TEXT BLOCK

A bridge between the lead release from masterbatch microplastics and ecological effects: From surface release to plant toxicity

Masterbatches, as concentrated pigment carriers used pervasively in plastic products, represent potential sources of heavy metals during microplastics aging process. Understanding how polymers aging regulates heavy metal release and toxicity is critical for long-term environmental risk assessment. In this study, polyethylene (PE) and lead chromate (PbCrO) masterbatch microplastics were investigated to elucidate the polarity-release-toxicity framework. This framework was verified through aging induced polar groups, release kinetics experiments, combined DFT calculations, and wheatgrass toxicological experiments. The results showed that aging-induced oxygen changed the lead (Pb) release kinetics from Fickian diffusion to Super Case-II diffusion. The maximum Pb release reached 5.27 ± 0.04 mg/g under acidic conditions. DFT results revealed that the surface polarization is aging-induced, which becomes more negative, increasing the binding energy between PE and PbCrO from -1.40 eV to -1.64 eV, promoting the Pb release. Furthermore, Pb release was regulated in real environmental waters (e.g., tap, lake, and river water) rather than uniformly suppressed, reflecting the combined effects of pH, dissolved organic matter, and inorganic ions. Additionally, the toxicological experiments revealed that MMPs could generate oxidative stress in wheatgrass and inhibit growth. This study reveals surface polarization induced as a key factor amplifying heavy metal release and associated toxicity from pigmented microplastics. These findings provide mechanistic insights for the environmental risk assessment and management of plastic materials containing toxic metal additives.

TASK ITEM
In one to three sentences, explain how aging promoted lead release according to the DFT findings in the abstract on lead release from masterbatch microplastics.

RECORDED INFORMATION

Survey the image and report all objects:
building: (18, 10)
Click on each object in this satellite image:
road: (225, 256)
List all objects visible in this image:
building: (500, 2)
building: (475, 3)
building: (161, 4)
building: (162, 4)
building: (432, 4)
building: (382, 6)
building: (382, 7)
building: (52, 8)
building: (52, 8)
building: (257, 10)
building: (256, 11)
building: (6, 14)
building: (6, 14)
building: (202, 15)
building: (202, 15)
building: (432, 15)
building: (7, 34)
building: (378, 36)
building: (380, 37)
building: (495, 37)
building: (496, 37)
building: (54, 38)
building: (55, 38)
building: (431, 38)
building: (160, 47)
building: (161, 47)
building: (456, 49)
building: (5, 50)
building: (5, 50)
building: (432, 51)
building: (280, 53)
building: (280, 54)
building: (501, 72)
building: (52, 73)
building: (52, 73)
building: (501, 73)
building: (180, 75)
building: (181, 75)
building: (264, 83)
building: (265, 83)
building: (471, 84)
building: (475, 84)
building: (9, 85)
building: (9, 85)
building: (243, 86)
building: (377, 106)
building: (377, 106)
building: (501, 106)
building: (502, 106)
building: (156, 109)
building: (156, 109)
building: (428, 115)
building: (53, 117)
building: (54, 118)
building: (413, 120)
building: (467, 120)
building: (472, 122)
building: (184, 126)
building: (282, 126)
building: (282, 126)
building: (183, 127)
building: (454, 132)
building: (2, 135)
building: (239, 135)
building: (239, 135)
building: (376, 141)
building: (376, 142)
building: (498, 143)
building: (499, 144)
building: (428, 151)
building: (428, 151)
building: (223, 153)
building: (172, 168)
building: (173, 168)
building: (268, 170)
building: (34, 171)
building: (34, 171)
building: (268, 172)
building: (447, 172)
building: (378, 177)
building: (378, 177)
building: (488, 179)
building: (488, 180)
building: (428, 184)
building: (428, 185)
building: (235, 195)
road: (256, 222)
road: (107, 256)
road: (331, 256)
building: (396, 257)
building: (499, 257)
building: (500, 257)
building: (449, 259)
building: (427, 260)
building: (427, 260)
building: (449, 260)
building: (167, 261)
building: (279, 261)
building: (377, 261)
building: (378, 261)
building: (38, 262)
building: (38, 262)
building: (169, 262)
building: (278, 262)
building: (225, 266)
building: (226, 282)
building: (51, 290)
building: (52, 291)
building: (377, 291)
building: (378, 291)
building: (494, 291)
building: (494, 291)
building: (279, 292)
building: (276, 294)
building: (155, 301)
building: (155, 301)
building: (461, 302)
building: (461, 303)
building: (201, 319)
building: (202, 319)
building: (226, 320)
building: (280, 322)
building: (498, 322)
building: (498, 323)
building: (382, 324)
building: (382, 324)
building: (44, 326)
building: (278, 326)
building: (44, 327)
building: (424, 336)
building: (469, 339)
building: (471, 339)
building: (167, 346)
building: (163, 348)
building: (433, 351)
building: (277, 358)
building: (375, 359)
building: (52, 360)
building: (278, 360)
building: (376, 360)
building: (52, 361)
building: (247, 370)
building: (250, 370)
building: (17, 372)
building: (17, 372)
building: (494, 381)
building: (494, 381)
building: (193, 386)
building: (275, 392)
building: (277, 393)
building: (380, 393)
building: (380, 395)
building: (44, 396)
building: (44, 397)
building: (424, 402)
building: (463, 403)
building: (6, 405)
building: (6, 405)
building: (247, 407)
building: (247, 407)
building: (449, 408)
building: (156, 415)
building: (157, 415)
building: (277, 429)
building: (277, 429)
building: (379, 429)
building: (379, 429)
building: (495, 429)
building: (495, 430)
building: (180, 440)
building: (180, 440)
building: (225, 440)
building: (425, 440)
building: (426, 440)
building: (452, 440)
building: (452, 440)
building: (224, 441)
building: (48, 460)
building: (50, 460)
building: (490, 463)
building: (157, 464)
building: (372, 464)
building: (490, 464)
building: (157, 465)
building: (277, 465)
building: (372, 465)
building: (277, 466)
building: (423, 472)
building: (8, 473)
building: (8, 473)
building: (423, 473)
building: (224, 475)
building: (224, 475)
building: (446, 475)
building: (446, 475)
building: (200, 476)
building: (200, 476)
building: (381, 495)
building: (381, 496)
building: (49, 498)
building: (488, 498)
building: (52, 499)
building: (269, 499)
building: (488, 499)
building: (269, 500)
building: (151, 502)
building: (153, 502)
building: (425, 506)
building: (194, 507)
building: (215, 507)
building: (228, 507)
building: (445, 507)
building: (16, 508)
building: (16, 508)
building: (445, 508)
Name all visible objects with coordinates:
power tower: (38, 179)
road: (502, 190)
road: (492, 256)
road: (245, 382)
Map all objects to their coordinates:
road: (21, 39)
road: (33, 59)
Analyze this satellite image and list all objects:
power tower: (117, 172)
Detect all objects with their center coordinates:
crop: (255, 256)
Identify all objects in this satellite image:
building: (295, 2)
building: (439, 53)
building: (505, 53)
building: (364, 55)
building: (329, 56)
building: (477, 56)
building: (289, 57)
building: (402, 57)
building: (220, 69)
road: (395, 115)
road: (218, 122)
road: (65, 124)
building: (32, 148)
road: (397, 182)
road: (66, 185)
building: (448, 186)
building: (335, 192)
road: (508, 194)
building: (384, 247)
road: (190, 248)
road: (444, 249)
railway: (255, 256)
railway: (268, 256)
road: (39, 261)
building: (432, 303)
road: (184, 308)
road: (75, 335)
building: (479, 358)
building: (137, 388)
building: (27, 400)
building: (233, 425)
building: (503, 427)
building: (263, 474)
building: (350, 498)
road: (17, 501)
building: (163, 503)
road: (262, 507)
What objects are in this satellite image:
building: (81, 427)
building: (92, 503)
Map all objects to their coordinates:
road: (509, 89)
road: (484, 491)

EXERCISE OUTPUT
Aging induces surface polarization that becomes more negative, which increased the binding energy between PE and PbCrO from -1.40 eV to -1.64 eV. This stronger binding promoted the release of Pb.